COMPLETE THE FOLLOWING:
A. In the article on fear mongers below, how large was the federal stimulus it mentions?
B. Please carry on the article about fear mongers from its final sentence, keeping the same voice.

EXCERPT:
━━━━━━━━━━━━━━━━━━━━

Don't Listen to the Fear Mongers

Have you ever noticed how their narratives keep changing?
By MIKE NORMAN Apr 24, 2015 | 12:00 PM EDT

The thing about the naysayers and doomsday predictors is that their narratives always change. Every time their dire forecasts don't pan out, they change their story as if to say, "just wait a little longer" or, "this was what we were waiting for, the missing piece of the picture, NOW it's really going to happen." Of course it never does, so the narrative changes again and their large contingent of "sheeple" follow obediently behind.

The most recent narrative involves the dollar. You may recall going back to 2008 and 2009, when the Fed started to engage in all those extraordinary monetary measures and the Federal Government did that $787 billion stimulus (which was really quite small), there were the warnings of inflation and hyperinflation and how the dollar was going to crash, which would send stocks and the economy tumbling into the abyss as foreigners dumped dollar assets.

Never happened.

So they turned their attention instead to the credit rating of the U.S. and oh, if that ever got lowered, watch out, it would be the end of the Treasury market. Yields would soar as investors "demanded" higher interest in exchange for "financing" a much riskier U.S. government. The U.S. credit rating was cut, and yields plummeted to record lows.

Even before that one, we got this: The world was running out of oil; it would only be a matter of time before the price spikes to $200 per barrel or beyond, and industrial economies would come grinding to a halt. Instead, oil is at $50 and it's so damn abundant that we're at the point now where there's not even any place to put it.

Let's not forget, all along, how we must buy gold. Gold is the only real currency, we were told. We gotta buy gold to hedge against inflation. (But there's no inflation.) We gotta buy gold to hedge against deflation. (There's no gold price rally.) Buy gold because it rises with a strong dollar. (I kid you not.)

Speaking of the dollar, there's the current narrative about how the dollar is going to lose its reserve status and that will be the end of America's "lucky and privileged" situation of having a "captured" Rest of the World "forced" to finance our profligate ways (so much wrong here that it's not even funny).

━━━━━━━━━━━━━━━━━━━━

RAW RECORDS:
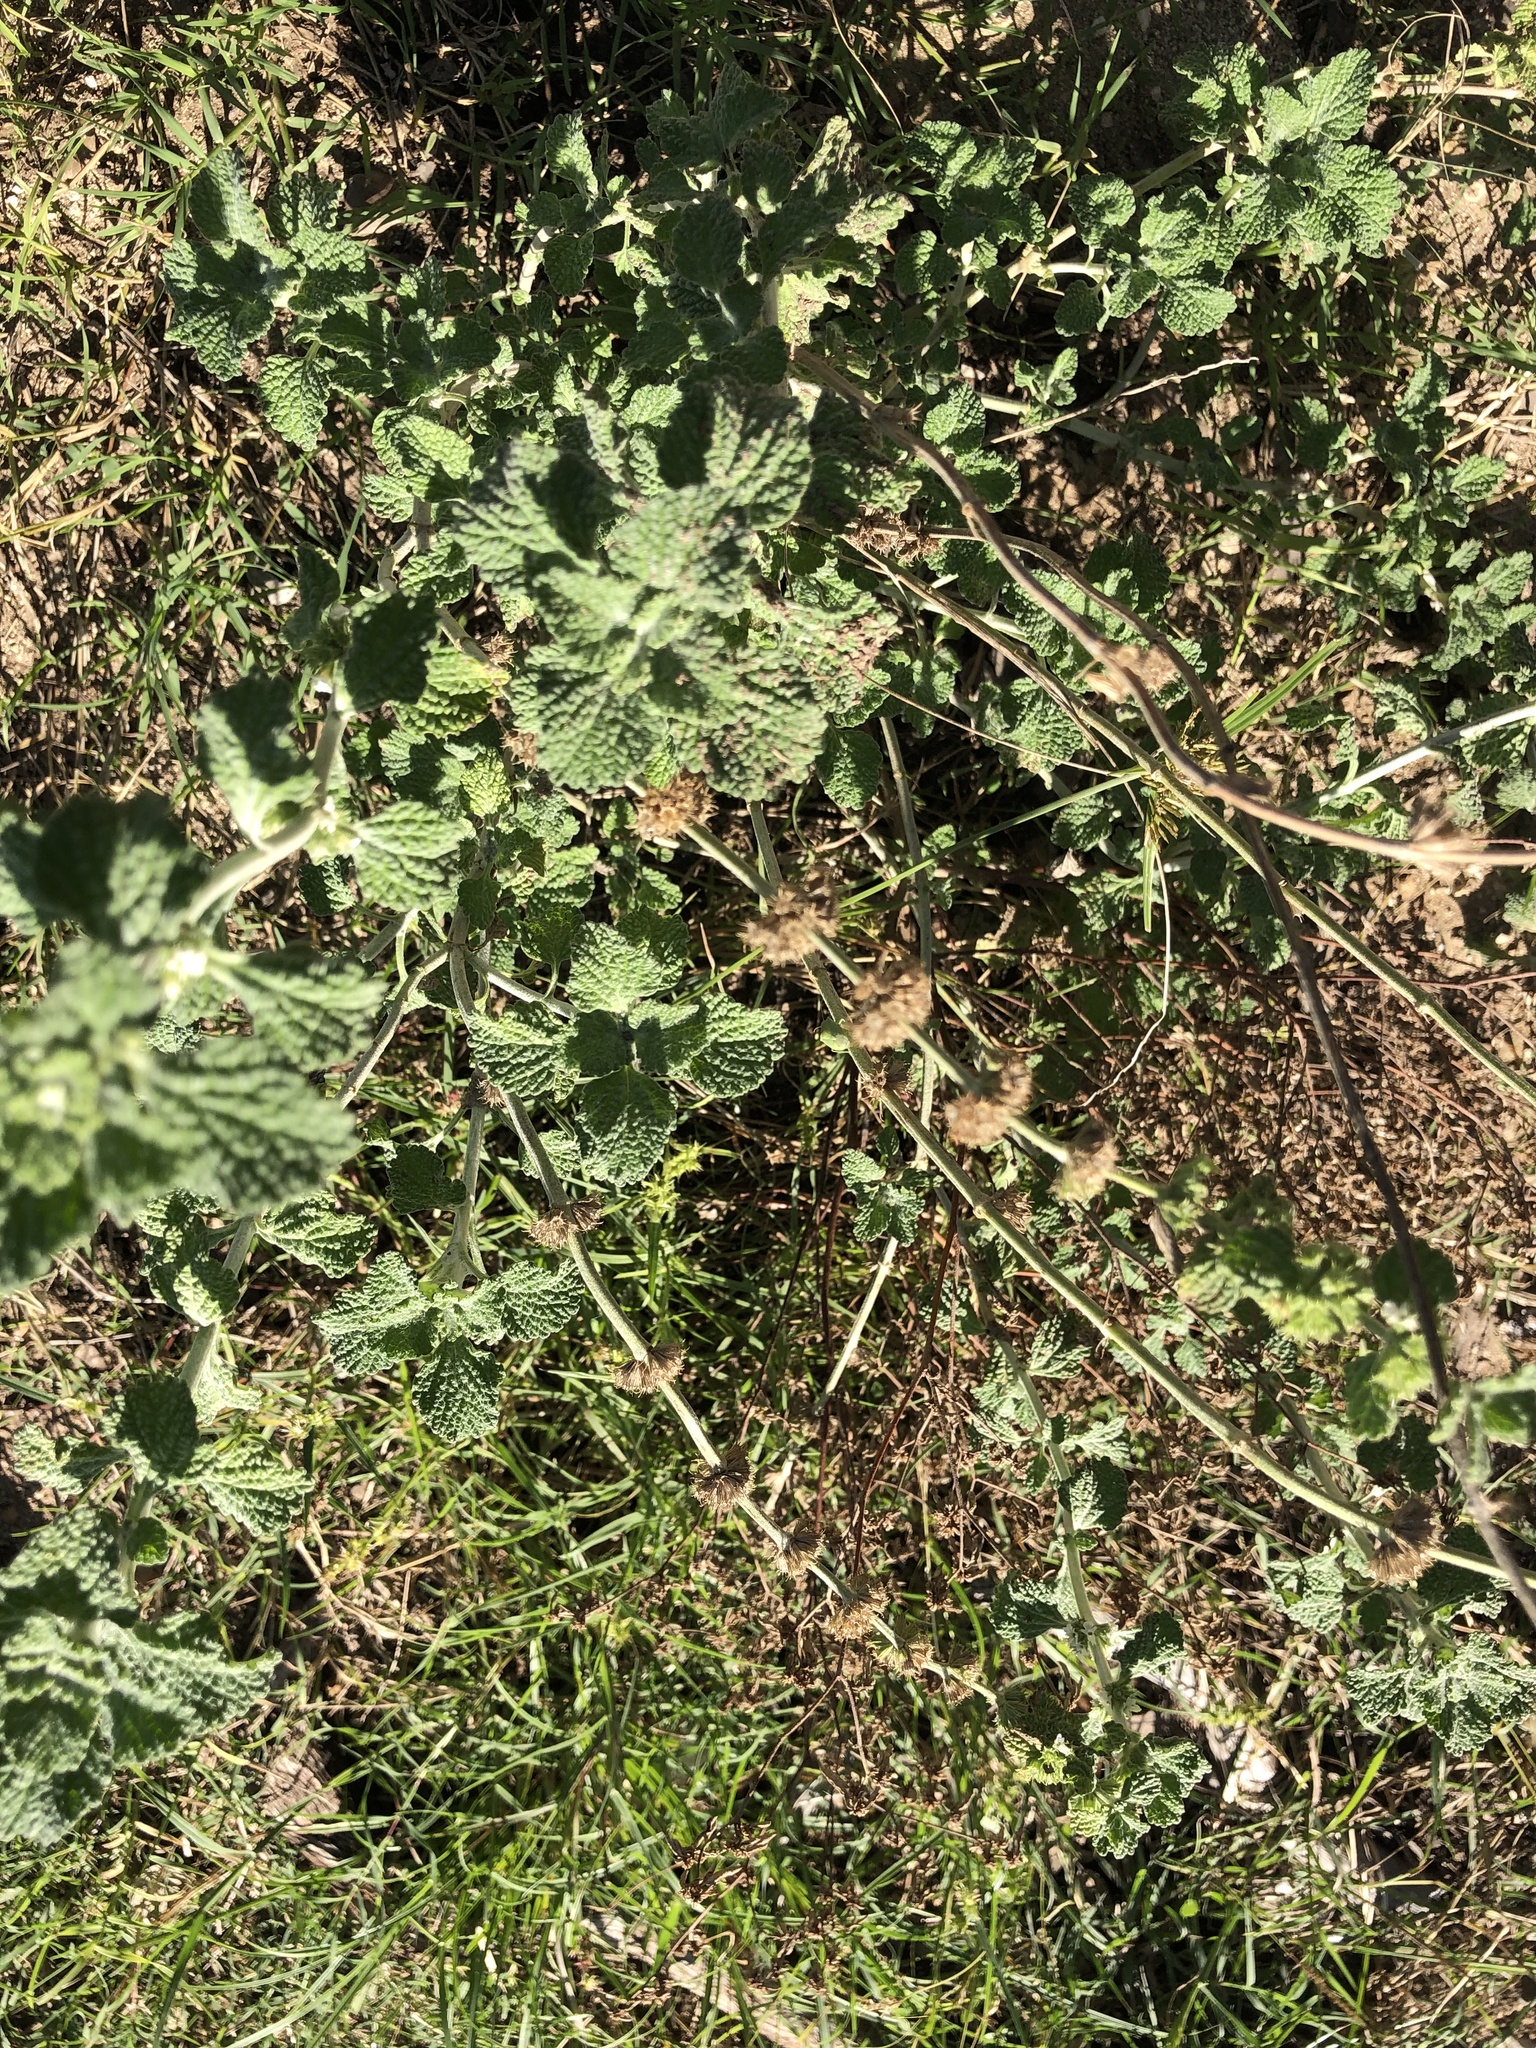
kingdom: Plantae
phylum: Tracheophyta
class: Magnoliopsida
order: Lamiales
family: Lamiaceae
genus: Marrubium
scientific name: Marrubium vulgare
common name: Horehound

━━━━━━━━━━━━━━━━━━━━

PER-TASK OUTPUTS:
A. $787 billion.

B.
Huh...what's that? Global accumulation of dollar reserves at record levels? Yup.

You'd think they'd be running out of narratives by now, but no...here's another one that has popped up recently:

The strong dollar will hit earnings, and that will cause a huge correction in the stock market. The rally's unsustainable and about to fall off a cliff, said the naysayers as Nasdaq climbed to a new, all-time record high. (Weren't they all worried about a dollar collapse? So you mean to tell me that when the dollar rallies they're worried about that, too? Is it just me or is something seriously wrong here?)

Today I am actually seeing a new, flip-flop on this dollar meme. Some are now saying that the strong dollar is the sole reason that the global economy has not crashed (wait...what?) and if the dollar's strength subsides, everything will come crashing down. My head is spinning.

You see what I am getting at?

Step back for a second. Listen to these quacks and their changing story lines. They all have two things in common: massive contradictions and a burning desire to scare you. Not to be right, but to scare you. There is nothing rational or factual or intelligent about anything they say; it's all just fear mongering.

Maybe one day the fear mongers will just go away, crawl under a rock somewhere. Maybe they'll stop with their nonsense. I guess I'm dreaming of course, because that will never happen; there's just too much money involved for them to stop peddling their junk.

The good news is, you don't have to be their customer.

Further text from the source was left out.